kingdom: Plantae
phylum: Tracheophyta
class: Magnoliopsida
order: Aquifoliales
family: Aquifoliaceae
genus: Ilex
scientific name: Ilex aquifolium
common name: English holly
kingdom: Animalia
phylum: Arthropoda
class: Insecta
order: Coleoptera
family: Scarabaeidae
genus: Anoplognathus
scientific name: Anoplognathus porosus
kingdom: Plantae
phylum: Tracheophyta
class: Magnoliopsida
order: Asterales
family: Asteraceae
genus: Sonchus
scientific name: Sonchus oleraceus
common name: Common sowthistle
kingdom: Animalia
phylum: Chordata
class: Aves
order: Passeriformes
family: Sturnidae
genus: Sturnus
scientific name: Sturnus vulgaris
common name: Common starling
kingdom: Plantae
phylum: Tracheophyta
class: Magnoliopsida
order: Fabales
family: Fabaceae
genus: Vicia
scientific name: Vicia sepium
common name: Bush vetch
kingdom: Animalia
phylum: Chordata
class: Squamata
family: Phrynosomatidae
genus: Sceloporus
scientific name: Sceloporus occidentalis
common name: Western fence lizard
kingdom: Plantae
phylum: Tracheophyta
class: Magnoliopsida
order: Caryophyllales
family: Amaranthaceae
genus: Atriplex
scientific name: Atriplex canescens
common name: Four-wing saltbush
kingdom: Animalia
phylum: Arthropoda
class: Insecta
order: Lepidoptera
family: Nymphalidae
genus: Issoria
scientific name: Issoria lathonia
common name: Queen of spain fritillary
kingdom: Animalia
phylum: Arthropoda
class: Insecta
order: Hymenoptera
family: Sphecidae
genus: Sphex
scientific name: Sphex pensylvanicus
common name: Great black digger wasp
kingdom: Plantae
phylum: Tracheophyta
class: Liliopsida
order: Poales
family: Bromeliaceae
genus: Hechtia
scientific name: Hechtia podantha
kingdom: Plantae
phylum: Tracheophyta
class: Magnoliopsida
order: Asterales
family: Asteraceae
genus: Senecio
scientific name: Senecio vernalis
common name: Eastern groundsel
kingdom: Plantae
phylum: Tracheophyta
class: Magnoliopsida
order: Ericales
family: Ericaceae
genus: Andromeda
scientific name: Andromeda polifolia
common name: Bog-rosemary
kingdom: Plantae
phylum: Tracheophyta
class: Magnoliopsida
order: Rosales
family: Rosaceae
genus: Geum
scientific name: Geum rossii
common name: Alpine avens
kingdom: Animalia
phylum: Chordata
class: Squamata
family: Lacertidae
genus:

====

▸ PROBLEM REQUIREMENTS: Write the lines of all the records above as a JSON list of strings, one string per line, leaving out blank lines.

▸ TASK RESPONSE:
[
  "kingdom: Plantae",
  "phylum: Tracheophyta",
  "class: Magnoliopsida",
  "order: Aquifoliales",
  "family: Aquifoliaceae",
  "genus: Ilex",
  "scientific name: Ilex aquifolium",
  "common name: English holly",
  "kingdom: Animalia",
  "phylum: Arthropoda",
  "class: Insecta",
  "order: Coleoptera",
  "family: Scarabaeidae",
  "genus: Anoplognathus",
  "scientific name: Anoplognathus porosus",
  "kingdom: Plantae",
  "phylum: Tracheophyta",
  "class: Magnoliopsida",
  "order: Asterales",
  "family: Asteraceae",
  "genus: Sonchus",
  "scientific name: Sonchus oleraceus",
  "common name: Common sowthistle",
  "kingdom: Animalia",
  "phylum: Chordata",
  "class: Aves",
  "order: Passeriformes",
  "family: Sturnidae",
  "genus: Sturnus",
  "scientific name: Sturnus vulgaris",
  "common name: Common starling",
  "kingdom: Plantae",
  "phylum: Tracheophyta",
  "class: Magnoliopsida",
  "order: Fabales",
  "family: Fabaceae",
  "genus: Vicia",
  "scientific name: Vicia sepium",
  "common name: Bush vetch",
  "kingdom: Animalia",
  "phylum: Chordata",
  "class: Squamata",
  "family: Phrynosomatidae",
  "genus: Sceloporus",
  "scientific name: Sceloporus occidentalis",
  "common name: Western fence lizard",
  "kingdom: Plantae",
  "phylum: Tracheophyta",
  "class: Magnoliopsida",
  "order: Caryophyllales",
  "family: Amaranthaceae",
  "genus: Atriplex",
  "scientific name: Atriplex canescens",
  "common name: Four-wing saltbush",
  "kingdom: Animalia",
  "phylum: Arthropoda",
  "class: Insecta",
  "order: Lepidoptera",
  "family: Nymphalidae",
  "genus: Issoria",
  "scientific name: Issoria lathonia",
  "common name: Queen of spain fritillary",
  "kingdom: Animalia",
  "phylum: Arthropoda",
  "class: Insecta",
  "order: Hymenoptera",
  "family: Sphecidae",
  "genus: Sphex",
  "scientific name: Sphex pensylvanicus",
  "common name: Great black digger wasp",
  "kingdom: Plantae",
  "phylum: Tracheophyta",
  "class: Liliopsida",
  "order: Poales",
  "family: Bromeliaceae",
  "genus: Hechtia",
  "scientific name: Hechtia podantha",
  "kingdom: Plantae",
  "phylum: Tracheophyta",
  "class: Magnoliopsida",
  "order: Asterales",
  "family: Asteraceae",
  "genus: Senecio",
  "scientific name: Senecio vernalis",
  "common name: Eastern groundsel",
  "kingdom: Plantae",
  "phylum: Tracheophyta",
  "class: Magnoliopsida",
  "order: Ericales",
  "family: Ericaceae",
  "genus: Andromeda",
  "scientific name: Andromeda polifolia",
  "common name: Bog-rosemary",
  "kingdom: Plantae",
  "phylum: Tracheophyta",
  "class: Magnoliopsida",
  "order: Rosales",
  "family: Rosaceae",
  "genus: Geum",
  "scientific name: Geum rossii",
  "common name: Alpine avens",
  "kingdom: Animalia",
  "phylum: Chordata",
  "class: Squamata",
  "family: Lacertidae",
  "genus:"
]